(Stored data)
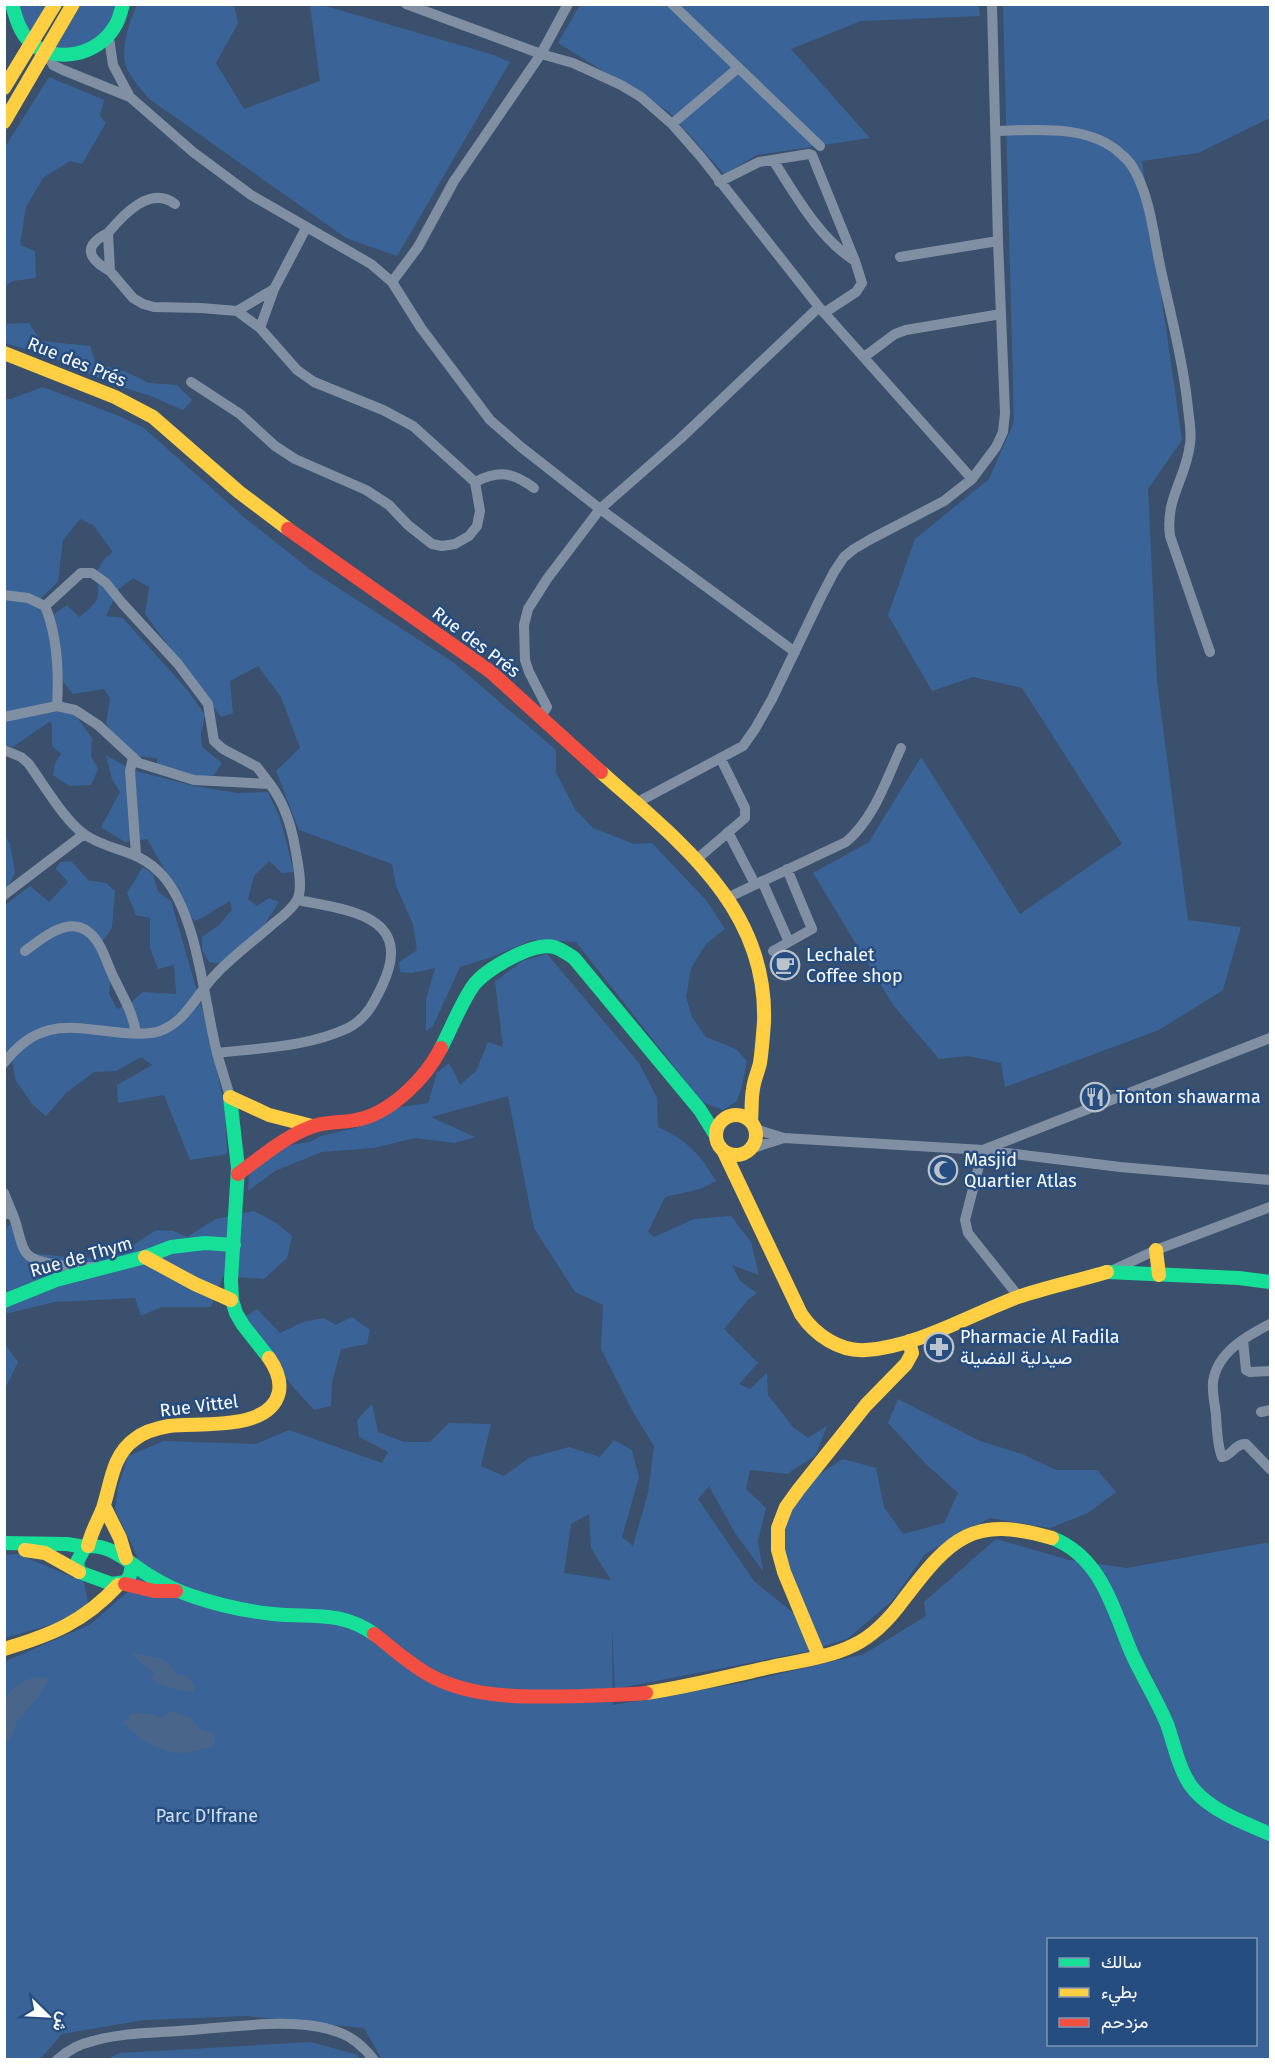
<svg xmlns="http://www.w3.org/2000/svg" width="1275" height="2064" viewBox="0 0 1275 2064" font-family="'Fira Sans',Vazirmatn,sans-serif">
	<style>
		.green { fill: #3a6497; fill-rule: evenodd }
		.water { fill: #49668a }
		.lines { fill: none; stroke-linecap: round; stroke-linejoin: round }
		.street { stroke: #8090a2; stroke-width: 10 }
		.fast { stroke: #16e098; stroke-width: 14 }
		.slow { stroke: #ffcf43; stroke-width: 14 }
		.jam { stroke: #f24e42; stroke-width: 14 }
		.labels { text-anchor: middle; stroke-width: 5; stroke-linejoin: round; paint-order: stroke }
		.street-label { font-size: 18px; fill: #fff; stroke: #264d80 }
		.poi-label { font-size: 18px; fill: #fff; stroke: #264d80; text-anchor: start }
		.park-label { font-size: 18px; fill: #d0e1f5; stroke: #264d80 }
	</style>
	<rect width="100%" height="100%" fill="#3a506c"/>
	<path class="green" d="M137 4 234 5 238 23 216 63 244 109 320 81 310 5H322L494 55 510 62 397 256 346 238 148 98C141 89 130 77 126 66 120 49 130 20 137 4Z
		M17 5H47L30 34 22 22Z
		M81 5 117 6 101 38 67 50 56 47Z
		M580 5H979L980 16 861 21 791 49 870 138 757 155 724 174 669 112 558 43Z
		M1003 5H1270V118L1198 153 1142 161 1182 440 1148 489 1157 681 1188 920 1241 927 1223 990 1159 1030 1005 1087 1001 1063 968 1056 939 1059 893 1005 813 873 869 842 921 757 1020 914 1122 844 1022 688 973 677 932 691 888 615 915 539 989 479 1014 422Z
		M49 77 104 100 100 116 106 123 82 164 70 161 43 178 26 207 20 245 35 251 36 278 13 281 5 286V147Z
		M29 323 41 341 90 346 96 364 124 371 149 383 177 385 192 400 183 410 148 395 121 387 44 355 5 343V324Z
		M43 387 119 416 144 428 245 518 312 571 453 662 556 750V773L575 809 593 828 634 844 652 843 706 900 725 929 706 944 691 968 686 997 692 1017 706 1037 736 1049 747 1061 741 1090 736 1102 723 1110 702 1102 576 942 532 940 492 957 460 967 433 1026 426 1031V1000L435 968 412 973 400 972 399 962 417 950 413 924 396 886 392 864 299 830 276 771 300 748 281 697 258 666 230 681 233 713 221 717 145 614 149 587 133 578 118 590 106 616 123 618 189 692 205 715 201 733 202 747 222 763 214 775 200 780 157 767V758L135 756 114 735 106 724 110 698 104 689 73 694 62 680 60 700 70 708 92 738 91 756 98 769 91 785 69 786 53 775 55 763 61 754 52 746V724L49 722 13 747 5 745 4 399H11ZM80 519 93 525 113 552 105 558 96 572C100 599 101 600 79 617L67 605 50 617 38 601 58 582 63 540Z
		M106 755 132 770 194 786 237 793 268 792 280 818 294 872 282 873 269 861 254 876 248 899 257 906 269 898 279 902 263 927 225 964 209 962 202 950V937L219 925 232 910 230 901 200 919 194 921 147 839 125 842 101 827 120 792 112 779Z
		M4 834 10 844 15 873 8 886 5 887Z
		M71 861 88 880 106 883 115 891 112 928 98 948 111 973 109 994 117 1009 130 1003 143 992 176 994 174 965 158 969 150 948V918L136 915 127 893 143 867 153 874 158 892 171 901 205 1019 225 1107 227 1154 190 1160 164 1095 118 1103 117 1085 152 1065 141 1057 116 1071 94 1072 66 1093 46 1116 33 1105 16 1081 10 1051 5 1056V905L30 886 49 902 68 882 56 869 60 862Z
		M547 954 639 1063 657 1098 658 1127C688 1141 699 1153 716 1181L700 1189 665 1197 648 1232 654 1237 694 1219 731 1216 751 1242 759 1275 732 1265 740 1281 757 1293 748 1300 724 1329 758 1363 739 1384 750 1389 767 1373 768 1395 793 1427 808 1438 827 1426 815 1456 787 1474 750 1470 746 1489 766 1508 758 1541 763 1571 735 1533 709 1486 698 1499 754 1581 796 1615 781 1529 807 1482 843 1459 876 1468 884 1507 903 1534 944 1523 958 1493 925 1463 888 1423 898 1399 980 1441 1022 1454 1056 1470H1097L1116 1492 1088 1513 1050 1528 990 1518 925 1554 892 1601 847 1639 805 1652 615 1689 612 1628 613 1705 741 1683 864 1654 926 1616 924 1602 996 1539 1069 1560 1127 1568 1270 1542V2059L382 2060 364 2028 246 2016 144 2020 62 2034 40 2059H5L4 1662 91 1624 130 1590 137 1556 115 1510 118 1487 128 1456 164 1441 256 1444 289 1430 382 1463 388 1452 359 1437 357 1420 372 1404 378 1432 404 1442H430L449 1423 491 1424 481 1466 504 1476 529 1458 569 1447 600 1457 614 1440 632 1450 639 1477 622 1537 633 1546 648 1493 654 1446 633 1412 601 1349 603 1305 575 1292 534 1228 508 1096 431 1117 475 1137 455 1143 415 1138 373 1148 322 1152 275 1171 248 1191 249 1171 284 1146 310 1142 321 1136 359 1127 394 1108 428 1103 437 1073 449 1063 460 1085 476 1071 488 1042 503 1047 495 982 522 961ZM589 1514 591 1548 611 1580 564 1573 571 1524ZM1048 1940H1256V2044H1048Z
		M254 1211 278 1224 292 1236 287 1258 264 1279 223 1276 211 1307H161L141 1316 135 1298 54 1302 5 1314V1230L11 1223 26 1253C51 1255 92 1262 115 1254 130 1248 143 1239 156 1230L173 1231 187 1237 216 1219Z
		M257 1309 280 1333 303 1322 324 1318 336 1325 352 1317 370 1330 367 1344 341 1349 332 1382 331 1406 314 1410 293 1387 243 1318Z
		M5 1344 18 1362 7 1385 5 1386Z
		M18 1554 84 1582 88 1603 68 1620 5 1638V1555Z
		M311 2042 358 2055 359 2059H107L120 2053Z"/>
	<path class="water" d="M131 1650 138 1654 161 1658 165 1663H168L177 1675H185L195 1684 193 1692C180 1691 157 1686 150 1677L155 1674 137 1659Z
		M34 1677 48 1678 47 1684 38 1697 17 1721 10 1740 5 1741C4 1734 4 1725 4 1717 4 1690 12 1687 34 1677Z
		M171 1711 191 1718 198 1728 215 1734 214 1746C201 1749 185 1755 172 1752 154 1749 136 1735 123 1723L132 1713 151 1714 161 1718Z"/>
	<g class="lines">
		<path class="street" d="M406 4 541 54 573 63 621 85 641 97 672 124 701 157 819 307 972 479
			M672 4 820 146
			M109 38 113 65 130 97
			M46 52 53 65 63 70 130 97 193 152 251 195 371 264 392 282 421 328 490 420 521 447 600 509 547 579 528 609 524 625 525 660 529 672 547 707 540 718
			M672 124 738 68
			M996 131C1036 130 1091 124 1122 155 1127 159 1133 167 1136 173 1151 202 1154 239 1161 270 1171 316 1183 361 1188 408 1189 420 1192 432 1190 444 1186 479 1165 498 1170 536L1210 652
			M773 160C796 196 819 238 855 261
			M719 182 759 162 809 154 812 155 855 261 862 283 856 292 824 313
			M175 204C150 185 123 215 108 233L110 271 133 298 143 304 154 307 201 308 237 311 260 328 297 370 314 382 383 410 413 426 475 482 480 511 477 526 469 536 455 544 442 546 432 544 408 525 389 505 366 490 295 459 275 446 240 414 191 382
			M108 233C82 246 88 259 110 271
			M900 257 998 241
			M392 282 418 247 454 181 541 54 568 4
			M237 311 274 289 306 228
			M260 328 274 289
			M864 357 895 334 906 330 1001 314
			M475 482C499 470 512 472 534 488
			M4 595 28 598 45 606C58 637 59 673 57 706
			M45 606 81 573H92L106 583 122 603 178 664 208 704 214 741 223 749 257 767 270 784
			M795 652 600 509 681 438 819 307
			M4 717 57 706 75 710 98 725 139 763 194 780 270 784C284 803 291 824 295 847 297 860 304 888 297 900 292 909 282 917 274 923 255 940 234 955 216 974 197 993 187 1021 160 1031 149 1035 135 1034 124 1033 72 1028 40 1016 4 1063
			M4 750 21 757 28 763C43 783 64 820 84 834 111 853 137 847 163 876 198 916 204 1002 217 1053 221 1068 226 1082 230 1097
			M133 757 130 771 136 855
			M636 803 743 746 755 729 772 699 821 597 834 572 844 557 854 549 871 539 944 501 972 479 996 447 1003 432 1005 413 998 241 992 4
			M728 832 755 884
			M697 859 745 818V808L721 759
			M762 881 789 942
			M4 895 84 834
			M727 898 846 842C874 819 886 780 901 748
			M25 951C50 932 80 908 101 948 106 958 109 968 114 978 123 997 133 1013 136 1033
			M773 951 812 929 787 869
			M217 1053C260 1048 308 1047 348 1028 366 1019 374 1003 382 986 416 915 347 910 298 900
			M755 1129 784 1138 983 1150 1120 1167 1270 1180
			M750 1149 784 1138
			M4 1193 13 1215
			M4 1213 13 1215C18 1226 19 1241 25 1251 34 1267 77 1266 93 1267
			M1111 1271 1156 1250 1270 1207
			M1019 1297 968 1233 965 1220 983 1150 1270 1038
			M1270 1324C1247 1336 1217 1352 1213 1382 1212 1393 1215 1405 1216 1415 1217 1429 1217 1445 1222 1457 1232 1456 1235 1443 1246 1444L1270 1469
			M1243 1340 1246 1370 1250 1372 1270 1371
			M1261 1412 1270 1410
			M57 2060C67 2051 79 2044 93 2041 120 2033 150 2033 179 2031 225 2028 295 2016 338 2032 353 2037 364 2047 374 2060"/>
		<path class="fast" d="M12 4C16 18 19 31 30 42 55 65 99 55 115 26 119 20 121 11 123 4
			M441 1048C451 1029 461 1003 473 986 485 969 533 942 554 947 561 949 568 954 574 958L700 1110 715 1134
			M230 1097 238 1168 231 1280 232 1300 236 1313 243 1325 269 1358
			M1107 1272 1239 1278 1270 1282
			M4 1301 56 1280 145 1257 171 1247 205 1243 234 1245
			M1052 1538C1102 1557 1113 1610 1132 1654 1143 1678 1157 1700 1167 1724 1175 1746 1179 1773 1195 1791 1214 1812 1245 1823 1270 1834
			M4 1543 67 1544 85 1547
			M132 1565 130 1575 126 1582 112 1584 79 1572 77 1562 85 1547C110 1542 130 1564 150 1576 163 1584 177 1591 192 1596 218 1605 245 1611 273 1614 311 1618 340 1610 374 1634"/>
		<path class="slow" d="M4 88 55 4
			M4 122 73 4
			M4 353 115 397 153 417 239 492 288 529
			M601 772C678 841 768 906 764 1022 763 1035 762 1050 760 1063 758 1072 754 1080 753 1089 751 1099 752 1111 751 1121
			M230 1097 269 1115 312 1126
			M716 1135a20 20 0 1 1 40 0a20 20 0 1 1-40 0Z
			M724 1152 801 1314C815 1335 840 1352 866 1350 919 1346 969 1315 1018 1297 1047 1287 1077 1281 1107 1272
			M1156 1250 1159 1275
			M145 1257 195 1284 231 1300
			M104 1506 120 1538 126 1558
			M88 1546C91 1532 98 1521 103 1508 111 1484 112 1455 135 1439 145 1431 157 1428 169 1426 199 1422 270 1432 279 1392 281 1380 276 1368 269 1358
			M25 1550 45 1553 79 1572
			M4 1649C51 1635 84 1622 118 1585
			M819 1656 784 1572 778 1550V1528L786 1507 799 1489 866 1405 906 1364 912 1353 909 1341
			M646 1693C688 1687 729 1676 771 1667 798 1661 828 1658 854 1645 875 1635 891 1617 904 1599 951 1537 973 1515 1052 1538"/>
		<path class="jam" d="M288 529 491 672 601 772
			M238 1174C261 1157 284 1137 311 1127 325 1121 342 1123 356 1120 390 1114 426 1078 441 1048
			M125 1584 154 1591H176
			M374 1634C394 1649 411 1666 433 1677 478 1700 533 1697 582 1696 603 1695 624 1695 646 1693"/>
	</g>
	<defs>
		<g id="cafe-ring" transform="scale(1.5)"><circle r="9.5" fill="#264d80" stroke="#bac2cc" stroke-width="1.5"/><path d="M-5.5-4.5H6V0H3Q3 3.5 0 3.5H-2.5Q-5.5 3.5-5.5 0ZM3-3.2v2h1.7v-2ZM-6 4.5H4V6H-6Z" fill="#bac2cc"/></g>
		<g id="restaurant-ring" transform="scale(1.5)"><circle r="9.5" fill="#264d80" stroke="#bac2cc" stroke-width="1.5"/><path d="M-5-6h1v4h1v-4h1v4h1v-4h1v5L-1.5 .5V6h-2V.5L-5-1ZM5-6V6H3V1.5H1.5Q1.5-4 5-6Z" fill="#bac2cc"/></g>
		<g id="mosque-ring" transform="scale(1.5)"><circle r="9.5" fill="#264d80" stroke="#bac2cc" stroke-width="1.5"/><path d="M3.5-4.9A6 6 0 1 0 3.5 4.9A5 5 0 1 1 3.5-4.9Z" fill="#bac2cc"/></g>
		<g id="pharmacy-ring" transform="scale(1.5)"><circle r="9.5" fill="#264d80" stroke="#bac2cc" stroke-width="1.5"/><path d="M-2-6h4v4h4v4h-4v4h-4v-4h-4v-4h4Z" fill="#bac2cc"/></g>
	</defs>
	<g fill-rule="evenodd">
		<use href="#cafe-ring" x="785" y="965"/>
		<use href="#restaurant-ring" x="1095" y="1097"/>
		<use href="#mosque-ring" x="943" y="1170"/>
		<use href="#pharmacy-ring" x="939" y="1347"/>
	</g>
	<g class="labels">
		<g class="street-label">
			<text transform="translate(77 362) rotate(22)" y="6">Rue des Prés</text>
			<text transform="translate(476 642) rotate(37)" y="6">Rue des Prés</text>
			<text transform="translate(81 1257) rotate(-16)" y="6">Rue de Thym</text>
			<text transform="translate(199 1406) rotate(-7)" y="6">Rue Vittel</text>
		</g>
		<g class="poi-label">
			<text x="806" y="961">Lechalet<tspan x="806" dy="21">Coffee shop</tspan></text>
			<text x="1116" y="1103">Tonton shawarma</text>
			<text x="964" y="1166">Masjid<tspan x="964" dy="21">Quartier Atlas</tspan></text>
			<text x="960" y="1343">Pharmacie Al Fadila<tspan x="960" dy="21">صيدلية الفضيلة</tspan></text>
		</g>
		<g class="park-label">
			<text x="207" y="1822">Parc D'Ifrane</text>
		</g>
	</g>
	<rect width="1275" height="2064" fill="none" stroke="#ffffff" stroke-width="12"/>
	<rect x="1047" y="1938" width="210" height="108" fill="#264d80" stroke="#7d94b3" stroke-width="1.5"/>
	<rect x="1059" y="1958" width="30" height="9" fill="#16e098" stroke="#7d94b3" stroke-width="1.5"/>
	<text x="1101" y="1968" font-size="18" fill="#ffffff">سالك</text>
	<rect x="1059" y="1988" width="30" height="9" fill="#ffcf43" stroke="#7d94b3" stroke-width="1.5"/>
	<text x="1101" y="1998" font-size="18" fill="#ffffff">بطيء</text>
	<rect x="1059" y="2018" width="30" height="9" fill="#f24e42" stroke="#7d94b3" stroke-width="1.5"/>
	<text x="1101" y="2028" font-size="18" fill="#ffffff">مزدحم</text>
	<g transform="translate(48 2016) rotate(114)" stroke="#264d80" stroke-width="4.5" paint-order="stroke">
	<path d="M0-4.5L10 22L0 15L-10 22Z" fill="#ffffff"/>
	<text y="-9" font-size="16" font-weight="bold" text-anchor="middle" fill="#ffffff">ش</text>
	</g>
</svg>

- Aim of the exercise -
Return, with no change at all, every line in the entries above from the line containing "M133 757 130 771 136 855" through the line containing "M773 951 812 929 787 869".

- Your solution -
			M133 757 130 771 136 855
			M636 803 743 746 755 729 772 699 821 597 834 572 844 557 854 549 871 539 944 501 972 479 996 447 1003 432 1005 413 998 241 992 4
			M728 832 755 884
			M697 859 745 818V808L721 759
			M762 881 789 942
			M4 895 84 834
			M727 898 846 842C874 819 886 780 901 748
			M25 951C50 932 80 908 101 948 106 958 109 968 114 978 123 997 133 1013 136 1033
			M773 951 812 929 787 869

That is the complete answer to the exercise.